■ **Your objective**
In the text below about citing Wikipedia, list the fictitious pages it names.

■ **Page extract**
Some editors will, when pressed for a source, cite a wikipedia page, a wiki-like project on another site or a website that is based on Wikipedia. This is not a good idea. Heck, I'll go so far as to say it's a bad idea.

Wikipedia as a source for Wikipedia[edit]

Three fictitious pages: John Nonesuch, Hornswaggling, List of notable hornswagglers, a couple of possible scenarios:

John Nonesuch says:

John Nonesuch was named the "world's greatest hornswaggler by Hornswaggler Monthly.1
1. ^List of notable hornswagglers

List of notable hornswagglers dutifully lists:

John Nonesuch - Considered the world's greatest hornswaggler by Hornswaggler Monthly.2
2. ^Hornswaggling

Hornswaggling, of course, tells us:

Hornswaggler Monthly named John Nonesuch the "world's greatest hornswaggler".3
3. ^John Nonesuch

As someone once said, "There's no 'there' there."


A second possibility:

Hornswaggling tells us:

Hornswaggler Monthly named John Nonesuch the "world's greatest hornswaggler".3
3. ^John Nonesuch]]

In John Nonesuch, though, we find no such reference. It was there once, but another editor removed it after finding that the reference was made up or misquoted. Heck, the John Nonesuch]] article may have been deleted when it turned out he was just someone's favorite gym teacher who showed them hornswaggling one day.

Wiki-like projects as sources for wikipedia[edit]

Your average internet fan site will take pretty much any information you throw at them, if it makes their dreamy subject look good. Sources and accuracy aren't that important. These are bad enough, but generally easy to spot. References to "JohnNonesuchworshipPage.geocities.com" should be disposed of without a second thought.

■ **Given information**
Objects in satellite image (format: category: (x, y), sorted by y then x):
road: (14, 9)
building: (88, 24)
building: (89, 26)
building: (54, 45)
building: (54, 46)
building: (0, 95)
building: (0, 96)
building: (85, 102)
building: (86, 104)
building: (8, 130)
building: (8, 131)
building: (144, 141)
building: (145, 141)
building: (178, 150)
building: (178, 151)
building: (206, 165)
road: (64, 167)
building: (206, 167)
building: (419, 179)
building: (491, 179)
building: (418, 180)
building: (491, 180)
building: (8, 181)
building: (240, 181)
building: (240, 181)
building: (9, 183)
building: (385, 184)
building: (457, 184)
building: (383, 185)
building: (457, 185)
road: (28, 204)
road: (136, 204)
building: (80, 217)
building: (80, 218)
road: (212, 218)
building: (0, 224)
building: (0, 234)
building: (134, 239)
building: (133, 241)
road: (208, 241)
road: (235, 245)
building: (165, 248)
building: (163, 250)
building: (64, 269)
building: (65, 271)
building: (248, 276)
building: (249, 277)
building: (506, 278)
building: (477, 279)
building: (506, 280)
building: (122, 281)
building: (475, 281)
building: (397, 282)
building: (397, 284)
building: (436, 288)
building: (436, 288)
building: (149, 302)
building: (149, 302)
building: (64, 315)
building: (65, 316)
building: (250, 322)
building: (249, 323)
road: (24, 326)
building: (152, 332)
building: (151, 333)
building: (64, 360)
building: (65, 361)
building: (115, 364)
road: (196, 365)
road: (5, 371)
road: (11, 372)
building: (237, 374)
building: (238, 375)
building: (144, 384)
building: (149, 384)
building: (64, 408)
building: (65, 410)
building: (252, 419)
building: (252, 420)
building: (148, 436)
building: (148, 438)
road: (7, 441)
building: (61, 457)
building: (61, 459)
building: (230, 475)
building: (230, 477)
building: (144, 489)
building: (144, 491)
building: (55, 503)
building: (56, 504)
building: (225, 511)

--

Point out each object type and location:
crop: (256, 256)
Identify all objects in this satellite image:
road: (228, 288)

■ **Output below**
John Nonesuch, Hornswaggling, List of notable hornswagglers